Verloren
Hataloniens Referendum sei ein Schlag gegen die Demokratie, hat Spaniens Ministerpräsident Mariano Rajoy im Vorfeld gesagt. Doch der eigentliche Schlag gegen die Demokratie ist Rajoys Vorgehen gegen das Referendum in Katalonien.
Dass die Madrider Zentralregierung wenig begeistert ist vom Unabhängigkeitsbestreben der reichen Region im Nordosten, ist mehr als verständlich. Doch für die brachiale und brutale Art und Weise, mit der Rajoy gegen das Referendum vorgehen lässt, kann es keinerlei Verständnis geben. Polizisten in Schutzmontur, die mit Schlagstöcken und Gummigeschossen auf friedliche Wähler losgehen? Nein, dafür kann es keine vernünftige Erklärung geben.
Rajoy hat es in den vergangenen Tagen und Wochen versäumt, den Katalanen vernünftige Argumente zu liefern, warum sie weiterhin zu Spanien gehören sollten.
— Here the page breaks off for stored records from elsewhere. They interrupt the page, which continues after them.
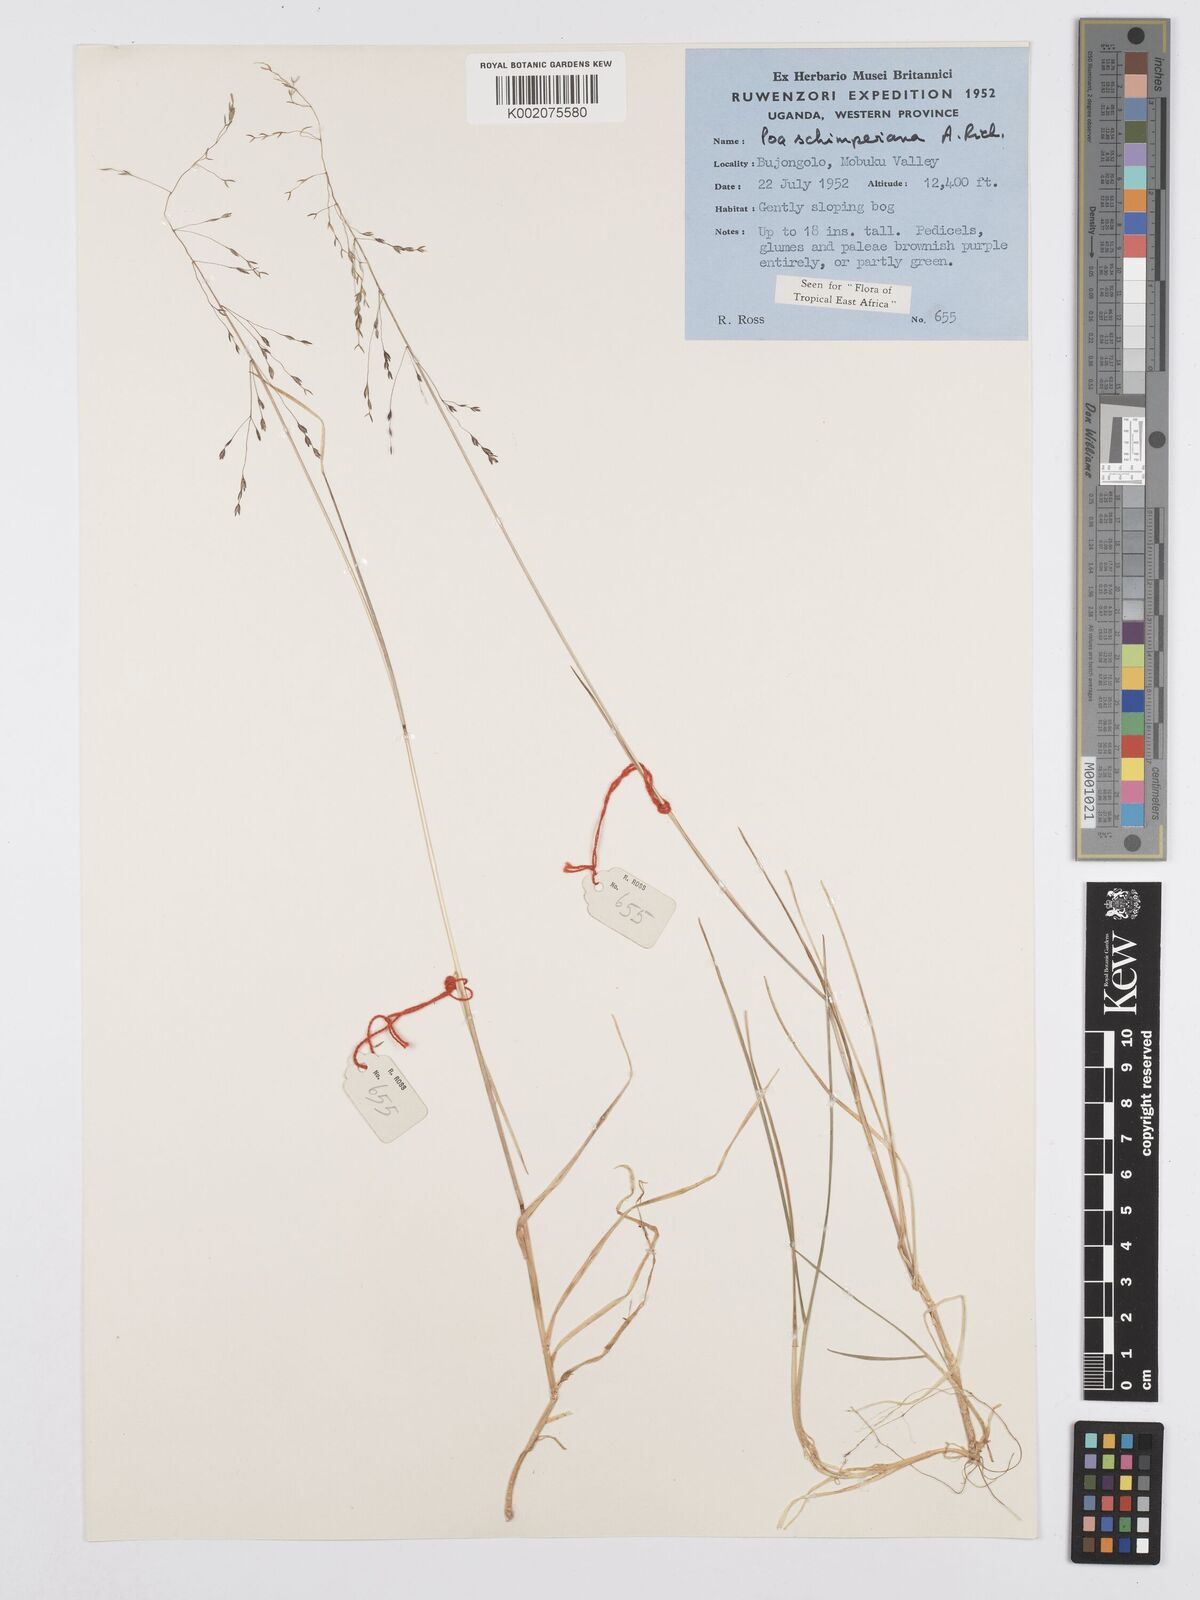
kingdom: Plantae
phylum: Tracheophyta
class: Liliopsida
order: Poales
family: Poaceae
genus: Poa
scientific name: Poa schimperiana
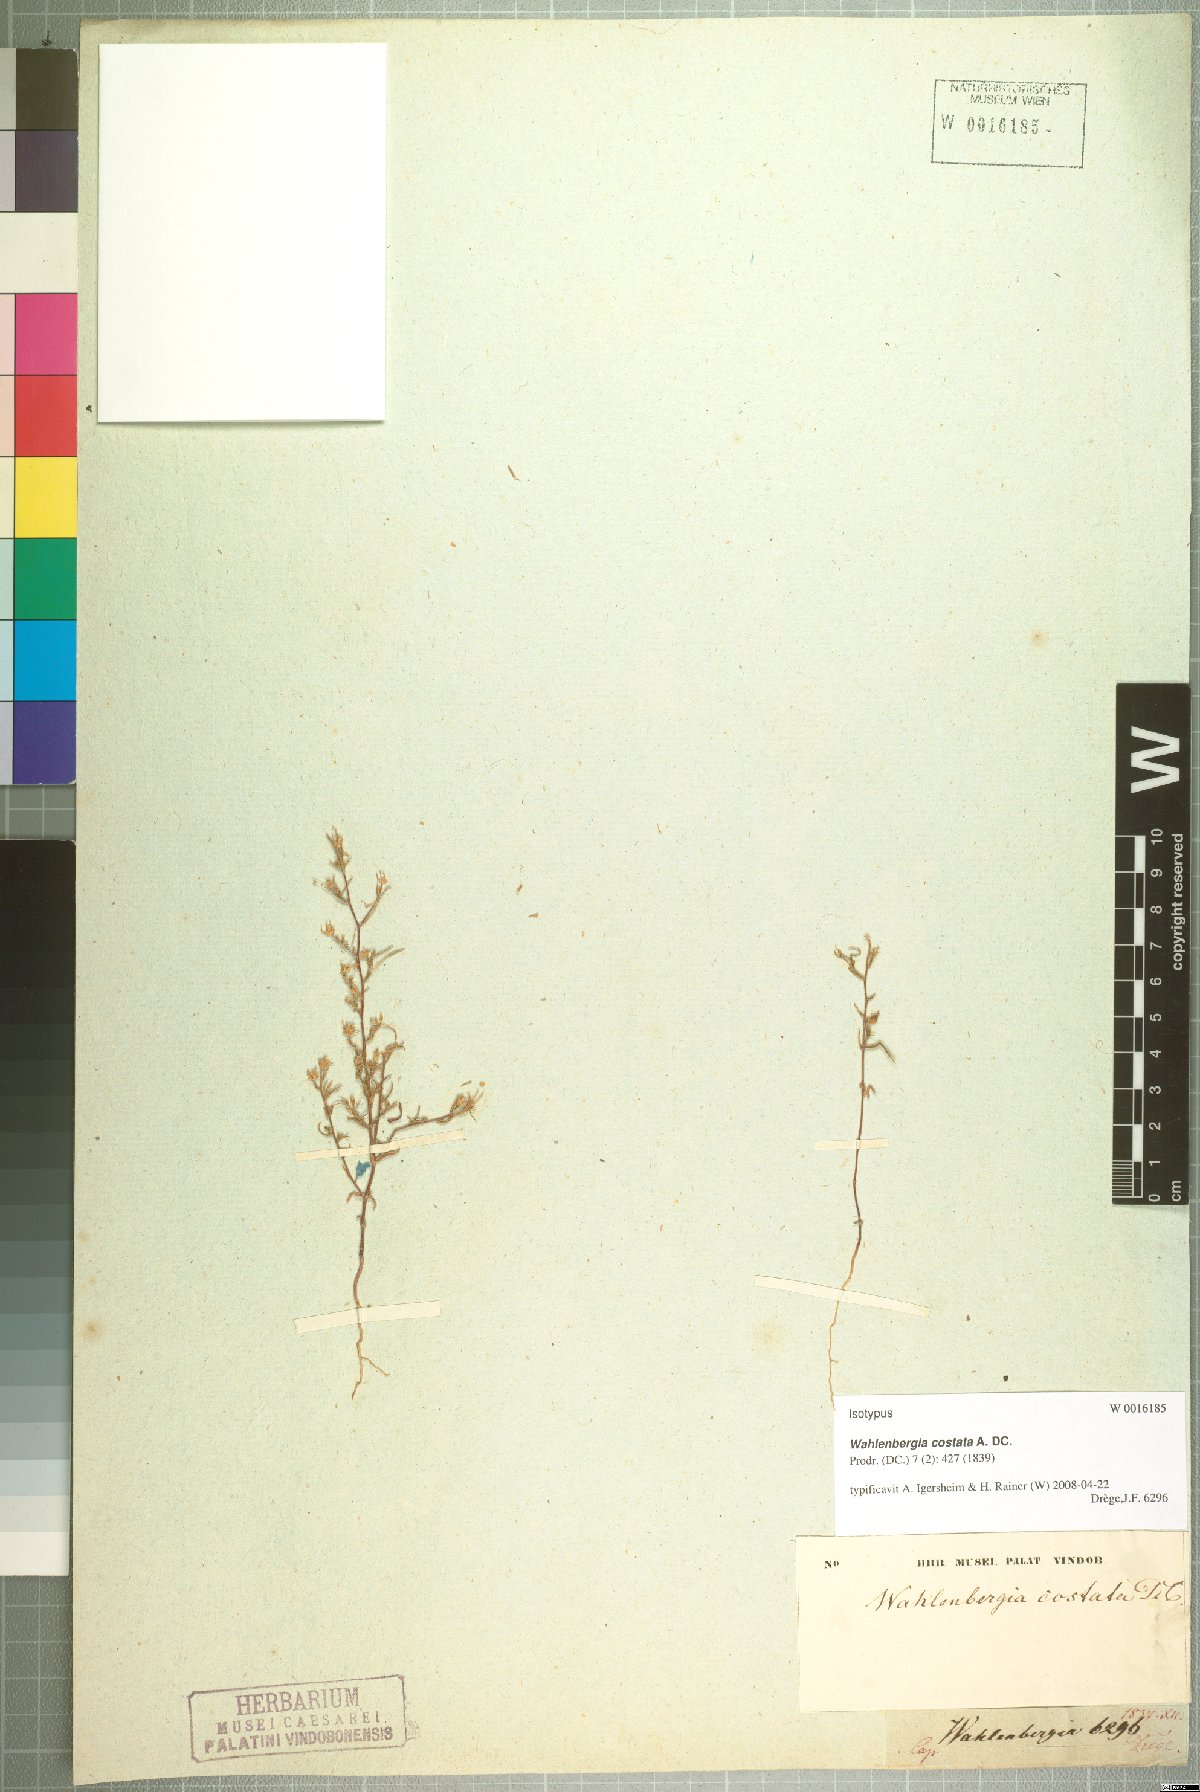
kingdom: Plantae
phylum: Tracheophyta
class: Magnoliopsida
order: Asterales
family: Campanulaceae
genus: Wahlenbergia
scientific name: Wahlenbergia costata
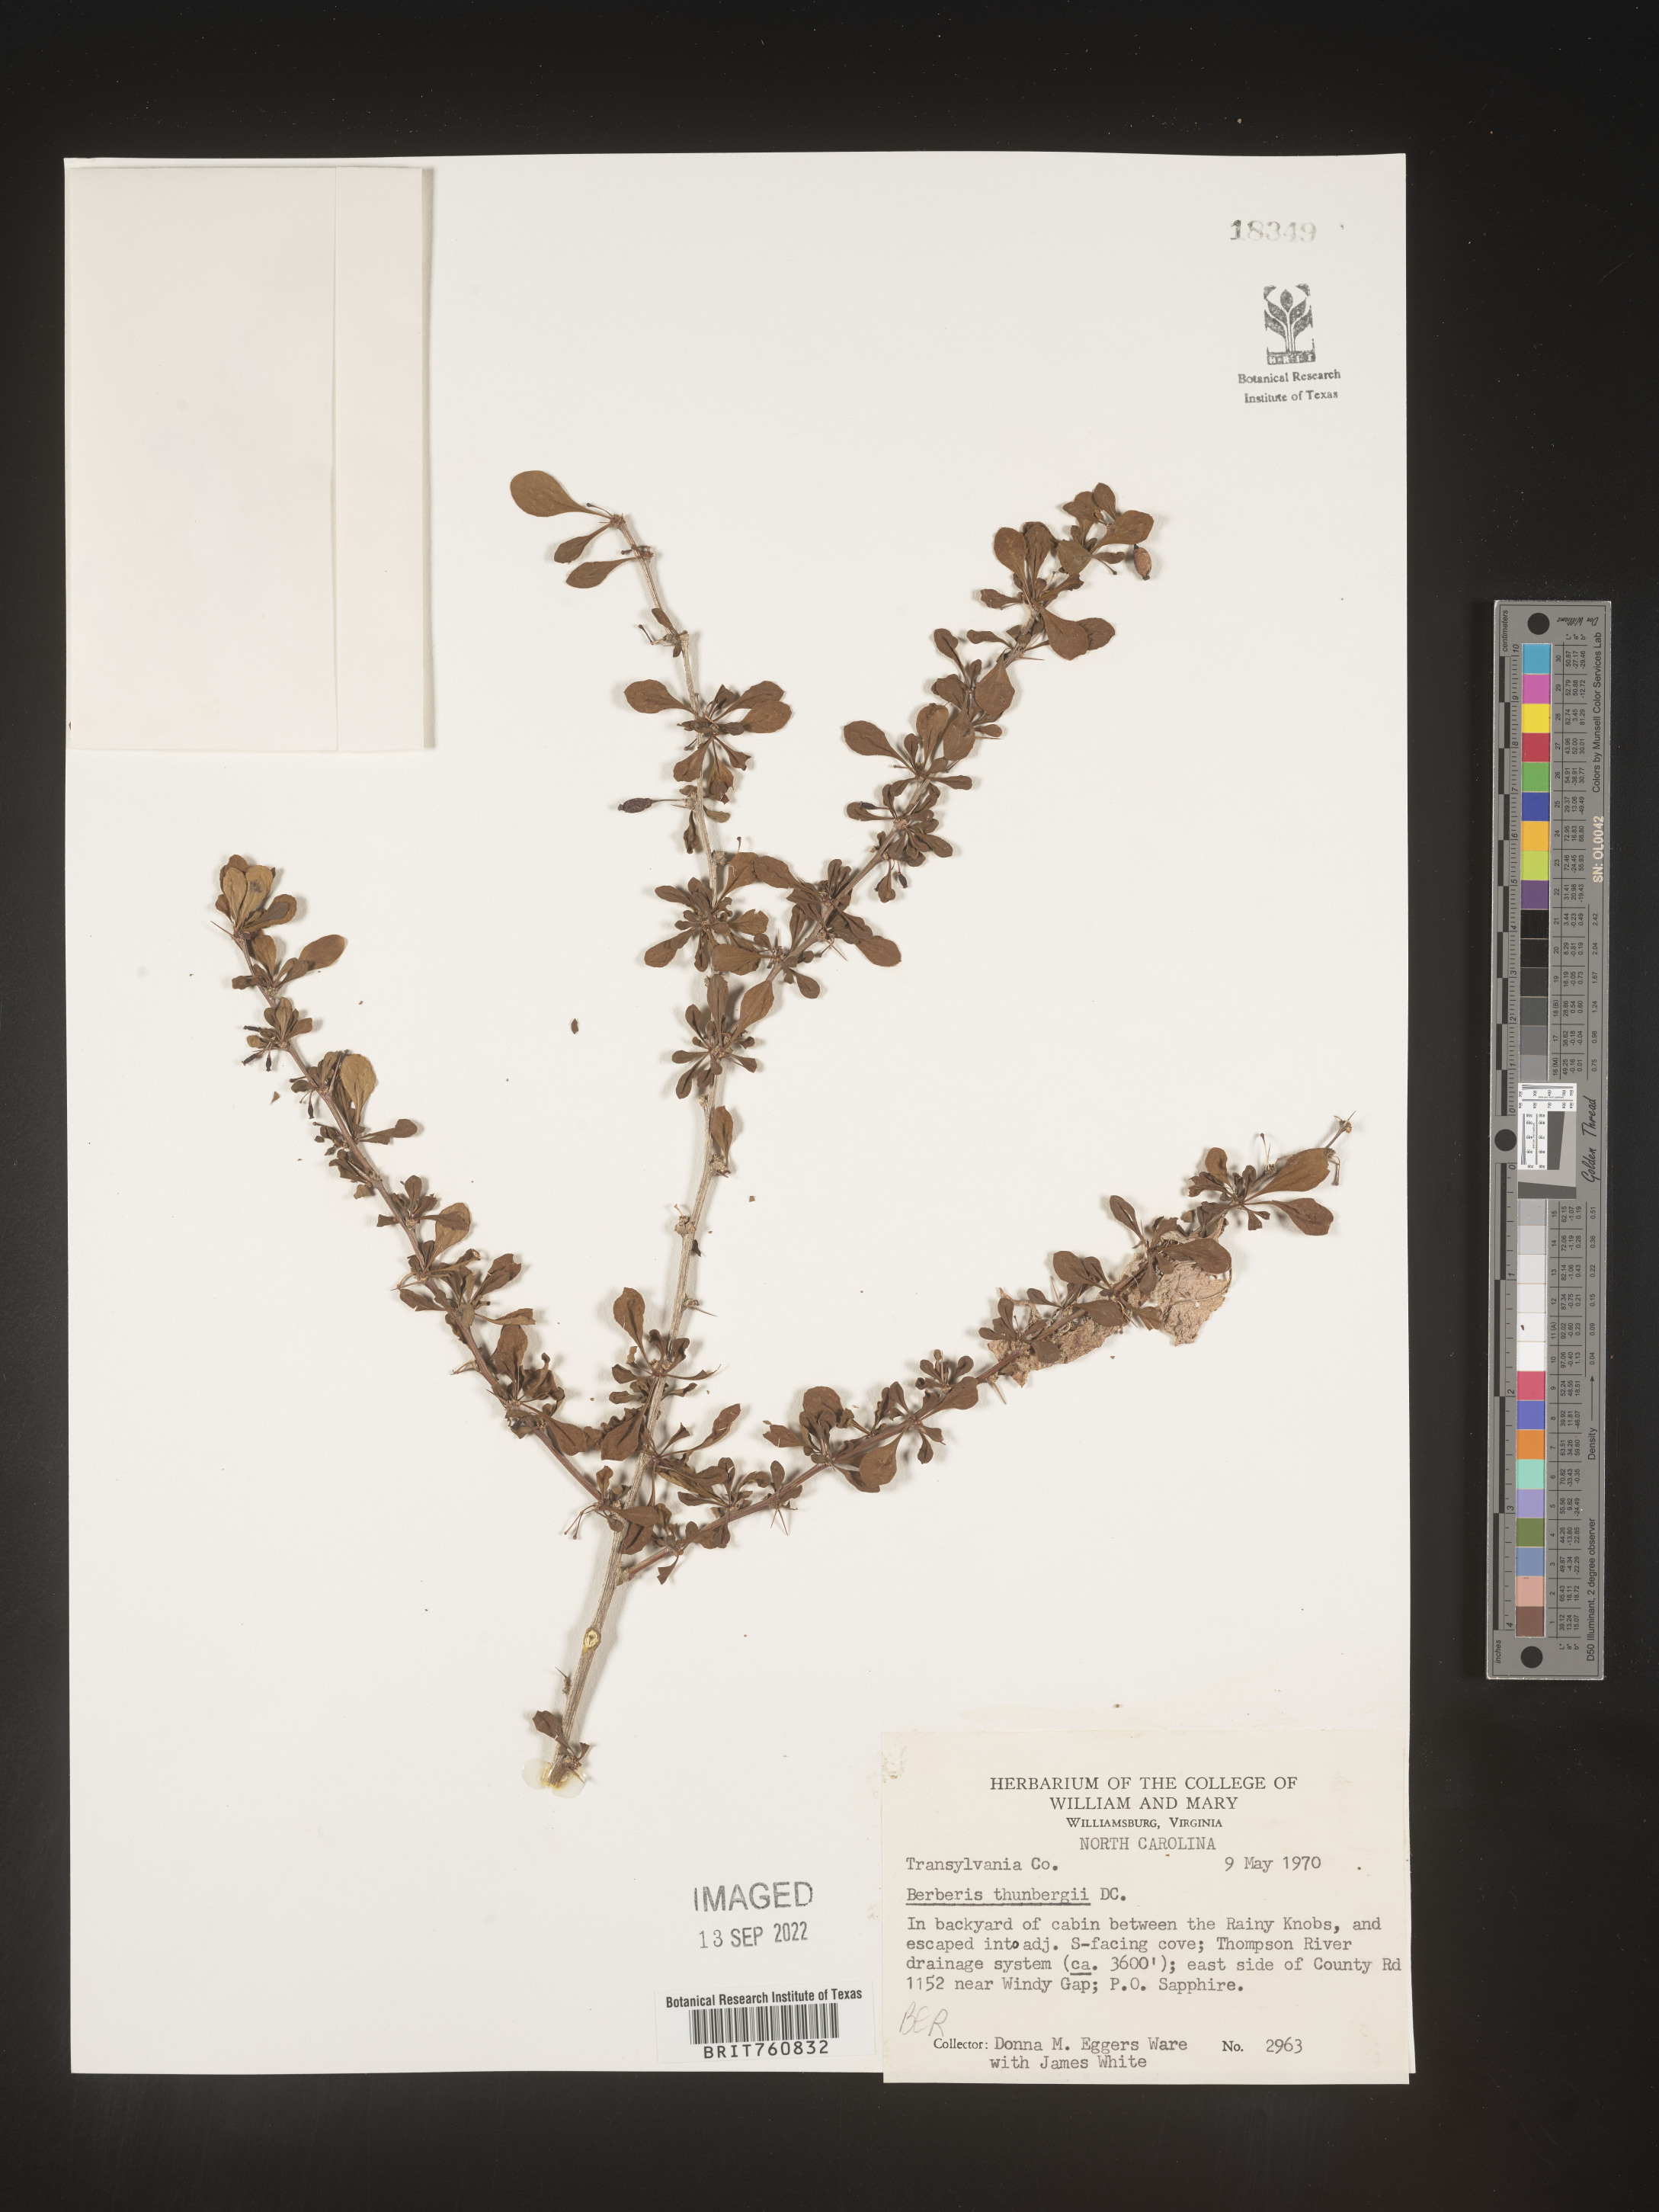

Und es hätte viele vernünftige Argumente gegeben – zum Beispiel dass das reiche Katalonien mit der Unabhängigkeit seinen Reichtum aufs Spiel setzt. Stattdessen hat Rajoy den Katalanen – auch den vielen bisherigen Gegnern einer Unabhängigkeit – am Sonntag einen gewichtigen Grund geliefert, warum sie nicht länger zu Spanien gehören sollten. Denn die Bürger, die jetzt in Barcelona blutüberströmt am Boden liegen, werden in Zukunft sicherlich nur äußerst ungern mit ihrem Steuergeld die Politik der Madrider Zentralregierung weiterfinanzieren.
Dieses Referendum ist ohne Frage eine Farce. Kataloniens Ministerpräsident Carles Puigdemont brachte es – verbunden mit unerfüllbaren populistischen Verheißungen für den Fall einer Unabhängigkeit – überfallartig ins Regionalparlament ein und peitschte es durch. Es widerspricht der spanischen Verfassung. Es widerspricht jeglichen wahlrechtlichen Grundsätzen. Rajoy hätte also einfach nur gebetsmühlenartig wiederholen müssen, dass das Referendum illegal ist, vielleicht noch erklären müssen, dass die Argumente der Austrittsbefürworter nicht haltbar sind, und vielleicht sogar anbieten können, den Katalanen irgendwo mehr entgegenzukommen. Doch stattdessen holte er die große Keule raus. Und Spaniens Demokratie verlor.